多くの米国人が物価高騰と根強いインフレに疲弊し節約を余儀なくされている一方で、富裕層は惜しみなく支出している。
年収約25万ドル(約3700万円)以上の世帯である上位10%の所得層は、株式や不動産、その他資産の大幅な値上がりに後押しされ、バカンスからブランドバッグまであらゆるものに大金を費やしている。
ムーディーズ・アナリティックスの分析によると、この消費者層は現在、全支出の49.7%を占めており、1989年にさかのぼるデータの中で過去最高を記録した。30年前は約36%だった。

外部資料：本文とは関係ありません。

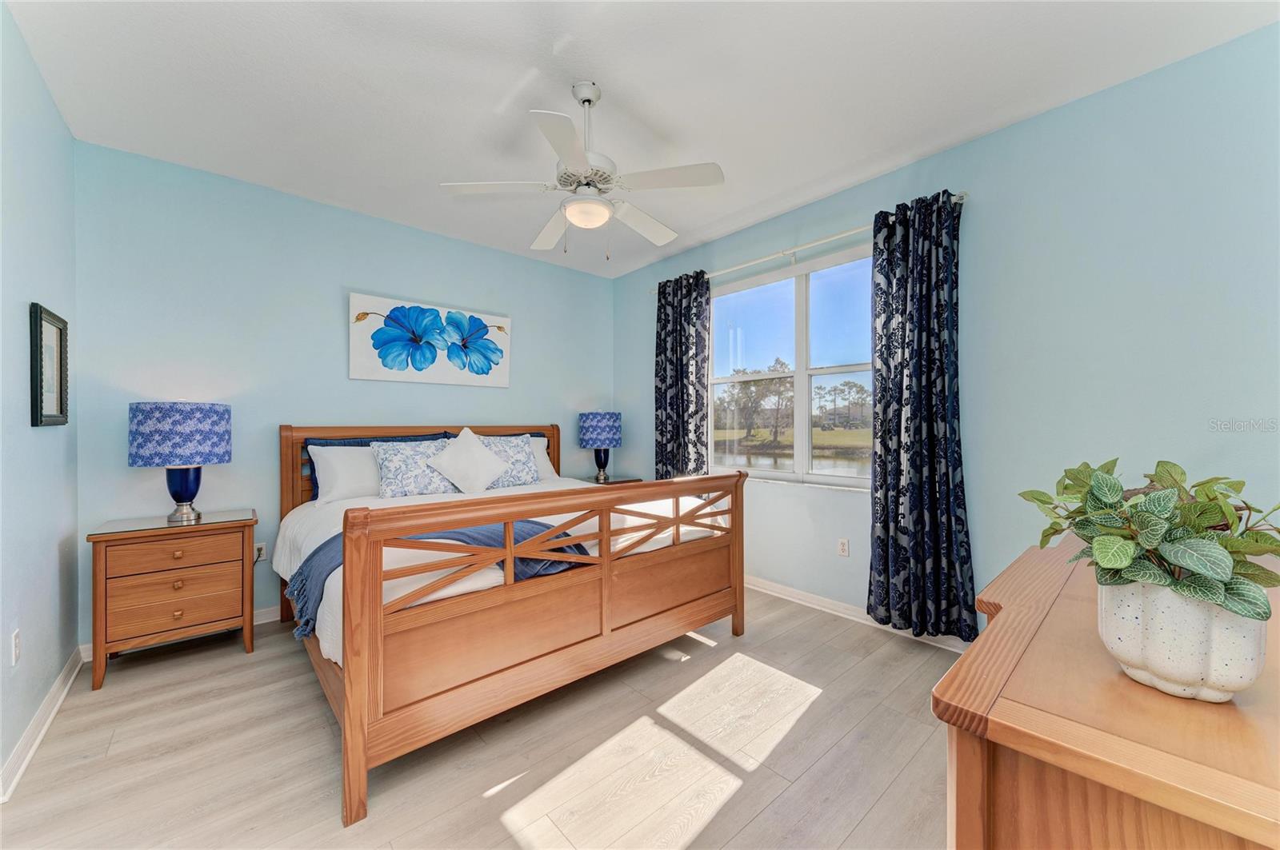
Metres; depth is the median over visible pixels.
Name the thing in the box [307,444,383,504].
white pillow
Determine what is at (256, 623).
back baseboard
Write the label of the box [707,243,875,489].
window
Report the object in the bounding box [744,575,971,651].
baseboard
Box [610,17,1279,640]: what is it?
right wall
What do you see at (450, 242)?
back wall
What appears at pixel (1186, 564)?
potted plant
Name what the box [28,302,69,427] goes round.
picture frame
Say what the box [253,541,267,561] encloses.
wall socket
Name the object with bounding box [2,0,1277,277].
ceiling
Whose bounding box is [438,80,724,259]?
ceiling fan
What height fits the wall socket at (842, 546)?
0.115 m
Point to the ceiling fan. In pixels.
(574, 159)
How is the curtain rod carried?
attached to the right wall at (993, 138)
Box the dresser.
[936,537,1279,849]
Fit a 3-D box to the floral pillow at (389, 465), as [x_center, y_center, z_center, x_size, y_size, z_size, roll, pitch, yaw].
[-1.473,0.291,3.336,0.591,0.366,0.281,0,0,-41]
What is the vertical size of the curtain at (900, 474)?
2.440 m
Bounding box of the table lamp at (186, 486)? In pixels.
[127,401,231,522]
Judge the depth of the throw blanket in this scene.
2.17 m
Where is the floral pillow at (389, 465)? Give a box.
[369,437,461,498]
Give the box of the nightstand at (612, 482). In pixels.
[578,474,642,485]
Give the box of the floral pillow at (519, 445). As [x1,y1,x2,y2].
[472,433,540,488]
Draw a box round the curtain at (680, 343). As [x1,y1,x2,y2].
[654,270,711,482]
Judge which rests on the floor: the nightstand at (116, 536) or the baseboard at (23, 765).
the nightstand at (116, 536)
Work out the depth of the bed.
2.07 m
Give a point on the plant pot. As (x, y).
(1170, 610)
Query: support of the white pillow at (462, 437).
on the bed
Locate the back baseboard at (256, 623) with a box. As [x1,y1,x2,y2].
[78,603,278,662]
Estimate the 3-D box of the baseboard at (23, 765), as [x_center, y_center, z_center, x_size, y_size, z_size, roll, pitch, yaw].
[-1.724,1.207,1.220,0.021,0.097,3.951,0,0,-41]
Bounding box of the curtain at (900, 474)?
[868,190,974,640]
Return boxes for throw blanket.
[288,519,587,639]
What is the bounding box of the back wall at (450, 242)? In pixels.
[73,140,620,649]
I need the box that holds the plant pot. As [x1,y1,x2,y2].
[1096,577,1266,702]
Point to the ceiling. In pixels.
(630, 93)
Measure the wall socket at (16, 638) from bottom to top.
0.113 m
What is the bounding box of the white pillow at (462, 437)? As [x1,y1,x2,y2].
[426,428,508,493]
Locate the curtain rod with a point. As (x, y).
(792, 251)
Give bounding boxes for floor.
[0,588,963,849]
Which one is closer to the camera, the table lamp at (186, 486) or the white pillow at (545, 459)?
the table lamp at (186, 486)
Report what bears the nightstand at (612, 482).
on the floor
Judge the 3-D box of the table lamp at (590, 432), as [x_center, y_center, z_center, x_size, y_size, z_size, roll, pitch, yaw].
[-0.366,0.194,4.629,0.392,0.663,0.390,0,0,-41]
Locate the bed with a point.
(349, 737)
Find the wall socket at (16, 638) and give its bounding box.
[10,628,21,666]
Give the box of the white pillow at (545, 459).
[524,436,559,482]
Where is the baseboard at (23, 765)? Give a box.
[0,647,85,802]
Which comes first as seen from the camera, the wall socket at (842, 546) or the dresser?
the dresser
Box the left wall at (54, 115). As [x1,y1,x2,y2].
[0,0,79,794]
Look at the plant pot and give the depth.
0.74 m
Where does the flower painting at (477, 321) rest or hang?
attached to the back wall at (450, 242)
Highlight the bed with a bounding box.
[262,420,747,826]
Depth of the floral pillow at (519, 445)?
3.71 m
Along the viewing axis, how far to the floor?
1.86 m
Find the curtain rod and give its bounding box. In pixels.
[683,193,966,282]
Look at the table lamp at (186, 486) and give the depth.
2.61 m
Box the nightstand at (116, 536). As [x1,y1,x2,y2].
[84,508,259,691]
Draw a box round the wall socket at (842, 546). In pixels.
[836,537,849,556]
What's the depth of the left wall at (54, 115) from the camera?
1.98 m
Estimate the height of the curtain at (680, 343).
2.303 m
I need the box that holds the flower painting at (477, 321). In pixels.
[348,292,511,386]
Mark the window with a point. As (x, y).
(830, 370)
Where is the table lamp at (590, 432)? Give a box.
[577,410,623,481]

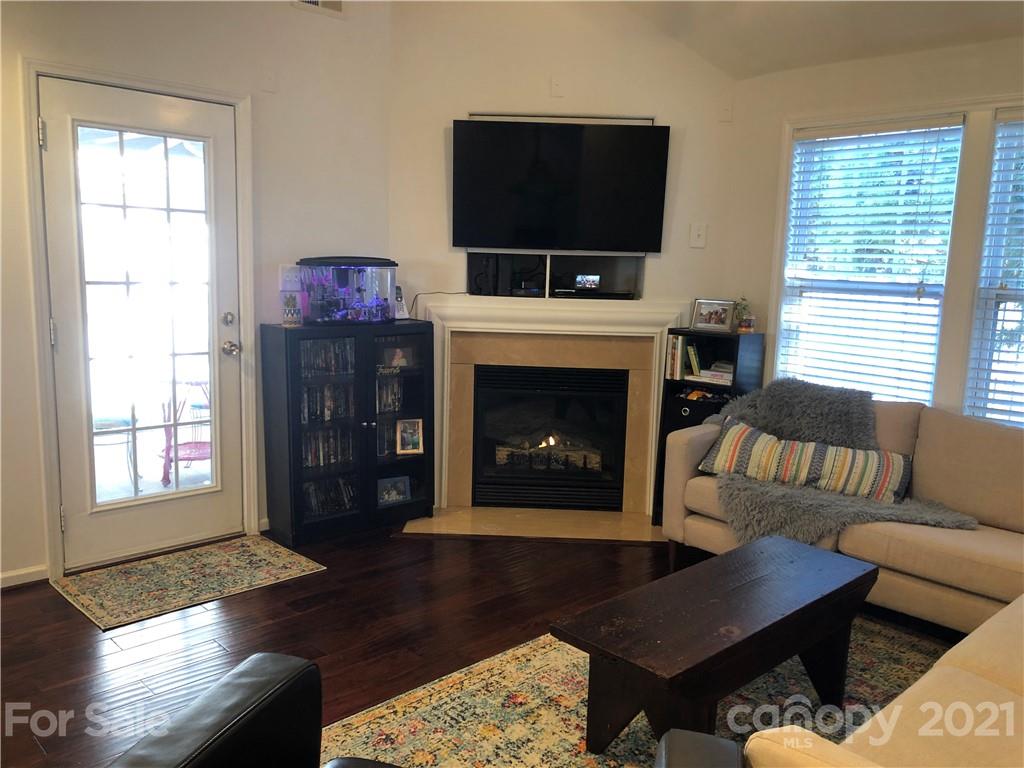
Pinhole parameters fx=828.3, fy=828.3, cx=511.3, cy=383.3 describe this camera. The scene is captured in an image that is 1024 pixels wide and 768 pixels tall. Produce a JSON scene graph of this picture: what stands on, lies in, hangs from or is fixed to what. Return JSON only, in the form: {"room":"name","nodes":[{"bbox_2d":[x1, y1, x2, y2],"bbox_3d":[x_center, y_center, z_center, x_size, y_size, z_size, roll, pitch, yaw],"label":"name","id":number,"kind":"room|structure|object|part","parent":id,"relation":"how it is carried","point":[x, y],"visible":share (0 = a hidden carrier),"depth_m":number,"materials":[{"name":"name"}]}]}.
{"room":"living room","nodes":[
{"label":"living room","id":0,"kind":"room"},
{"bbox_2d":[0,0,396,588],"bbox_3d":[-2.138,-0.677,3.257,4.111,3.118,0.154,-7,12,-43],"label":"left wall","id":1,"kind":"structure","parent":0,"point":[283,7],"depth_m":3.97,"materials":[{"name":"white paint"}]},
{"bbox_2d":[0,564,47,588],"bbox_3d":[-2.605,0.887,3.021,1.632,0.072,0.014,-7,12,-43],"label":"baseboard","id":2,"kind":"structure","parent":1,"relation":"attached to","point":[3,577],"depth_m":3.52,"materials":[{"name":"white paint"}]},
{"bbox_2d":[22,57,257,580],"bbox_3d":[-1.672,-0.266,3.815,0.984,2.155,0.176,-7,12,-43],"label":"door frame","id":3,"kind":"structure","parent":1,"relation":"attached to","point":[49,457],"depth_m":3.57,"materials":[{"name":"white paint"}]},
{"bbox_2d":[41,73,241,576],"bbox_3d":[-1.641,-0.234,3.796,0.812,2.071,0.139,-7,12,-43],"label":"door","id":4,"kind":"structure","parent":1,"relation":"in","point":[75,521],"depth_m":3.78,"materials":[{"name":"white glass"}]},
{"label":"hinge","id":5,"kind":"part","parent":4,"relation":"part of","materials":[{"name":"silver metal"}]},
{"bbox_3d":[-1.598,-0.242,3.704,0.479,1.779,0.046,-7,12,-43],"label":"glass","id":6,"kind":"part","parent":4,"relation":"part of","materials":[{"name":"glass"}]},
{"bbox_3d":[-1.347,-0.301,3.954,0.050,0.062,0.050,-7,12,-43],"label":"deadbolt","id":7,"kind":"part","parent":4,"relation":"part of","materials":[{"name":"silver metal"}]},
{"bbox_3d":[-1.346,-0.165,3.993,0.069,0.068,0.079,-7,12,-43],"label":"doorknob","id":8,"kind":"part","parent":4,"relation":"part of","materials":[{"name":"silver metal"}]},
{"bbox_2d":[262,69,276,91],"bbox_3d":[-1.163,-1.457,3.977,0.062,0.114,0.020,-7,12,-43],"label":"wall plate","id":9,"kind":"object","parent":1,"relation":"attached to","point":[270,87],"visible":0.98,"depth_m":3.97,"materials":[{"name":"white"}]},
{"bbox_2d":[278,264,300,290],"bbox_3d":[-1.115,-0.537,4.178,0.114,0.126,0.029,-7,12,-43],"label":"light switch","id":10,"kind":"object","parent":1,"relation":"attached to","point":[280,269],"visible":0.83,"depth_m":4.17,"materials":[{"name":"white plastic"}]},
{"bbox_2d":[293,0,343,15],"bbox_3d":[-0.978,-1.944,4.055,0.323,0.214,0.014,-7,12,-43],"label":"air vent","id":11,"kind":"object","parent":1,"relation":"attached to","point":[314,1],"visible":0.95,"depth_m":4.11,"materials":[{"name":"white metal"}]},
{"bbox_2d":[0,524,965,767],"bbox_3d":[0.170,1.198,2.027,5.686,0.100,5.515,-7,12,-43],"label":"floor","id":12,"kind":"structure","parent":0,"point":[28,601],"depth_m":3.17,"materials":[{"name":"brown wood"}]},
{"bbox_2d":[51,535,325,631],"bbox_3d":[-1.422,0.843,3.674,0.971,0.009,0.622,-7,12,-43],"label":"door mat","id":13,"kind":"object","parent":12,"relation":"on","point":[278,569],"visible":0.98,"depth_m":3.60,"materials":[{"name":"beige carpet"}]},
{"bbox_2d":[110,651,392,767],"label":"leather armchair","id":14,"kind":"object","parent":12,"relation":"on","point":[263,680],"visible":0.99,"depth_m":1.54,"materials":[{"name":"black leather"}]},
{"bbox_2d":[261,320,433,544],"bbox_3d":[-0.850,0.229,4.349,0.807,1.038,0.390,-7,12,-43],"label":"media cabinet","id":15,"kind":"object","parent":12,"relation":"on","point":[314,523],"visible":0.87,"depth_m":4.18,"materials":[{"name":"black glass"}]},
{"bbox_2d":[281,292,302,326],"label":"potted plant","id":16,"kind":"object","parent":15,"relation":"on","point":[289,317],"visible":1,"depth_m":4.02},
{"bbox_2d":[299,338,354,375],"bbox_3d":[-0.997,-0.142,4.204,0.412,0.158,0.181,-7,12,-43],"label":"dvd row","id":17,"kind":"object","parent":15,"relation":"in","point":[338,345],"visible":0.57,"depth_m":4.18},
{"bbox_2d":[300,382,355,422],"bbox_3d":[-1.001,0.088,4.256,0.406,0.175,0.171,-7,12,-43],"label":"dvd row","id":18,"kind":"object","parent":15,"relation":"in","point":[310,390],"visible":0.57,"depth_m":4.23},
{"bbox_2d":[303,427,355,467],"bbox_3d":[-1.023,0.329,4.324,0.429,0.180,0.168,-7,12,-43],"label":"dvd row","id":19,"kind":"object","parent":15,"relation":"in","point":[310,452],"visible":0.55,"depth_m":4.31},
{"bbox_2d":[304,476,357,516],"bbox_3d":[-1.009,0.580,4.305,0.472,0.157,0.169,-7,12,-43],"label":"dvd row","id":20,"kind":"object","parent":15,"relation":"in","point":[310,504],"visible":0.51,"depth_m":4.30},
{"bbox_2d":[296,256,397,326],"bbox_3d":[-0.840,-0.481,4.296,0.511,0.351,0.310,-7,12,-43],"label":"fish tank","id":21,"kind":"object","parent":15,"relation":"on","point":[386,306],"visible":0.95,"depth_m":4.19,"materials":[{"name":"clear glass"}]},
{"bbox_2d":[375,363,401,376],"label":"word sign","id":22,"kind":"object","parent":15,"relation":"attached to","point":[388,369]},
{"bbox_2d":[376,374,403,412],"bbox_3d":[-0.745,0.054,4.441,0.320,0.187,0.168,-7,12,-43],"label":"dvd row","id":23,"kind":"object","parent":15,"relation":"in","point":[384,394],"visible":0.51,"depth_m":4.45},
{"bbox_2d":[377,476,410,505],"bbox_3d":[-0.648,0.571,4.450,0.193,0.137,0.074,-4,10,-30],"label":"picture frame","id":24,"kind":"object","parent":15,"relation":"in","point":[393,493],"visible":0.98,"depth_m":4.44,"materials":[{"name":"grey"}]},
{"bbox_2d":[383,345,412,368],"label":"picture frame","id":25,"kind":"object","parent":15,"relation":"in","point":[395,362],"visible":0.95,"depth_m":4.43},
{"bbox_2d":[394,285,408,319],"bbox_3d":[-0.620,-0.441,4.461,0.105,0.187,0.103,-7,12,-43],"label":"cordless phone","id":26,"kind":"object","parent":15,"relation":"on","point":[401,306],"visible":0.76,"depth_m":4.45,"materials":[{"name":"white plastic"}]},
{"bbox_2d":[395,418,423,454],"bbox_3d":[-0.558,0.280,4.457,0.154,0.188,0.077,-2,9,-20],"label":"picture frame","id":27,"kind":"object","parent":15,"relation":"in","point":[408,439],"visible":0.99,"depth_m":4.44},
{"bbox_2d":[399,506,663,543],"bbox_3d":[0.153,0.752,4.477,1.542,0.015,0.598,2,9,3],"label":"hearth","id":28,"kind":"object","parent":12,"relation":"on","point":[596,523],"visible":0.95,"depth_m":4.44,"materials":[{"name":"beige stone"}]},
{"bbox_2d":[319,616,936,767],"bbox_3d":[0.708,1.108,2.312,2.590,0.011,2.094,-7,12,-43],"label":"area rug","id":29,"kind":"object","parent":12,"relation":"on","point":[567,702],"visible":0.54,"depth_m":2.66,"materials":[{"name":"carpet"}]},
{"bbox_2d":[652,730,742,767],"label":"armchair","id":30,"kind":"object","parent":29,"relation":"on","point":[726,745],"visible":1,"depth_m":1.47,"materials":[{"name":"leather"}]},
{"bbox_2d":[551,536,878,755],"bbox_3d":[0.664,0.838,2.534,1.107,0.438,0.475,-7,12,-43],"label":"coffee table","id":31,"kind":"object","parent":29,"relation":"on","point":[738,644],"visible":0.99,"depth_m":2.35,"materials":[{"name":"brown wood"}]},
{"bbox_2d":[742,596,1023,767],"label":"sofa","id":32,"kind":"object","parent":29,"relation":"on","point":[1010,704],"visible":0.98,"depth_m":1.63,"materials":[{"name":"beige fabric"}]},
{"bbox_2d":[654,327,762,524],"bbox_3d":[1.057,0.260,4.469,0.303,1.034,0.427,-7,12,-43],"label":"bookshelf","id":33,"kind":"object","parent":12,"relation":"on","point":[673,381],"visible":0.34,"depth_m":4.40,"materials":[{"name":"black wood"}]},
{"bbox_2d":[666,335,691,379],"bbox_3d":[0.937,-0.150,4.509,0.157,0.228,0.118,-7,12,-43],"label":"book row","id":34,"kind":"object","parent":33,"relation":"in","point":[679,343],"visible":0.81,"depth_m":4.46,"materials":[{"name":"paper"}]},
{"bbox_2d":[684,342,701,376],"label":"book","id":35,"kind":"object","parent":33,"relation":"in","point":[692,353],"visible":0.84,"depth_m":4.47,"materials":[{"name":"green paper"}]},
{"bbox_2d":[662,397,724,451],"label":"storage bin","id":36,"kind":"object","parent":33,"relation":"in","point":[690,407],"visible":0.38,"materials":[{"name":"black fabric"}]},
{"bbox_2d":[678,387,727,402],"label":"toy","id":37,"kind":"object","parent":33,"relation":"in","point":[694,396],"visible":0.73,"depth_m":4.44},
{"bbox_2d":[691,298,736,332],"bbox_3d":[1.090,-0.369,4.450,0.234,0.169,0.074,6,10,29],"label":"picture frame","id":38,"kind":"object","parent":33,"relation":"on","point":[709,321],"visible":0.99,"depth_m":4.44,"materials":[{"name":"silver metal"}]},
{"bbox_2d":[697,361,733,384],"bbox_3d":[1.132,-0.061,4.405,0.202,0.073,0.249,-7,12,-43],"label":"book stack","id":39,"kind":"object","parent":33,"relation":"in","point":[730,375],"visible":0.75,"depth_m":4.35,"materials":[{"name":"white paper"}]},
{"bbox_2d":[732,296,752,332],"bbox_3d":[1.232,-0.374,4.422,0.119,0.192,0.119,-7,12,-43],"label":"potted plant","id":40,"kind":"object","parent":33,"relation":"on","point":[745,325],"visible":0.95,"depth_m":4.40,"materials":[{"name":"plant"}]},
{"bbox_2d":[664,388,1023,637],"bbox_3d":[1.575,0.500,3.118,0.887,0.793,1.909,-7,12,-43],"label":"sofa","id":41,"kind":"object","parent":12,"relation":"on","point":[991,439],"visible":0.59,"depth_m":2.99,"materials":[{"name":"beige fabric"}]},
{"bbox_2d":[701,415,909,503],"bbox_3d":[1.280,0.335,3.629,0.898,0.278,0.232,6,10,26],"label":"striped pillow","id":42,"kind":"object","parent":41,"relation":"on","point":[819,452],"visible":0.93,"depth_m":3.55,"materials":[{"name":"fabric"}]},
{"bbox_2d":[698,382,982,544],"bbox_3d":[1.334,0.361,3.551,0.832,0.598,0.998,-3,10,-28],"label":"fur throw","id":43,"kind":"object","parent":41,"relation":"on","point":[749,409],"visible":0.62,"depth_m":3.50,"materials":[{"name":"grey fur"}]},
{"bbox_2d":[392,0,741,518],"bbox_3d":[0.275,-0.828,4.567,1.978,3.122,0.140,2,9,2],"label":"fireplace wall","id":44,"kind":"structure","parent":0,"point":[463,108],"depth_m":4.42,"materials":[{"name":"paint"}]},
{"bbox_2d":[421,294,692,515],"bbox_3d":[0.235,0.118,4.619,1.561,1.167,0.154,2,9,2],"label":"fireplace","id":45,"kind":"object","parent":44,"relation":"attached to","point":[656,368],"visible":0.85,"depth_m":4.56,"materials":[{"name":"paint"}]},
{"bbox_2d":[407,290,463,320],"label":"cable","id":46,"kind":"object","parent":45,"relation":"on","point":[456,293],"visible":0.61,"depth_m":4.66,"materials":[{"name":"plastic"}]},
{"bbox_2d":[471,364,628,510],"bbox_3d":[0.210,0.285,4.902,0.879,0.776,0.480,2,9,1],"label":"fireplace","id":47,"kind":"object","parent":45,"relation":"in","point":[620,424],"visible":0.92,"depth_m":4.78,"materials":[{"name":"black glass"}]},
{"bbox_2d":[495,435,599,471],"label":"fireplace log set","id":48,"kind":"object","parent":47,"relation":"in","point":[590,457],"visible":0.68,"depth_m":4.99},
{"bbox_2d":[466,251,641,297],"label":"shelf niche","id":49,"kind":"object","parent":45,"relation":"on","point":[571,265],"visible":0.89,"depth_m":4.52,"materials":[{"name":"black"}]},
{"bbox_2d":[574,274,600,289],"bbox_3d":[0.414,-0.561,4.566,0.138,0.083,0.071,2,9,2],"label":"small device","id":50,"kind":"object","parent":49,"relation":"in","point":[577,280],"visible":0.99,"depth_m":4.55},
{"bbox_2d":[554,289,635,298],"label":"media player","id":51,"kind":"object","parent":49,"relation":"on","point":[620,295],"visible":0.97,"depth_m":4.47},
{"bbox_2d":[550,76,563,96],"bbox_3d":[0.244,-1.586,4.425,0.069,0.115,0.015,2,9,1],"label":"wall plate","id":52,"kind":"object","parent":44,"relation":"attached to","point":[556,89],"visible":0.99,"depth_m":4.42,"materials":[{"name":"white plastic"}]},
{"bbox_2d":[450,118,669,254],"bbox_3d":[0.248,-1.047,4.430,1.189,0.700,0.094,2,9,1],"label":"television","id":53,"kind":"object","parent":44,"relation":"attached to","point":[463,237],"visible":1,"depth_m":4.38,"materials":[{"name":"black plastic"}]},
{"bbox_2d":[689,223,706,247],"bbox_3d":[1.021,-0.813,4.533,0.085,0.130,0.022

このことは、経済成長が富裕層の継続的な支出に異常なほど依存していることを意味する。ムーディーズ・アナリティックスのチーフエコノミスト、マーク・ザンディ氏の推計によると、上位10%の支出だけで国内総生産(GDP)のほぼ3分の1を占める。
2023年9月~24年9月には高所得者層の支出が12%増えたが、労働者階級および中産階級世帯の支出は逆に減った。
分析を監修したザンディ氏は「富裕層の財務状況がこれほど良好だったことはなく、彼らの支出がこれほど堅調で、経済がこの層にこれほど依存したこともない」と述べた。この分析は連邦準備制度理事会(FRB)のデータに基づいており、入手可能な最新データである2024年7-9月期までを対象としている。
全体として見ると、富裕層はインフレ率をはるかに上回るペースで支出を増やしているが、それ以外の層の状況は異なる。下位80%の所得層の支出は4年前と比べて25%増加したが、これは同期間の21%の物価上昇率をわずかに上回るに過ぎない。一方、上位10%の支出は58%増加した。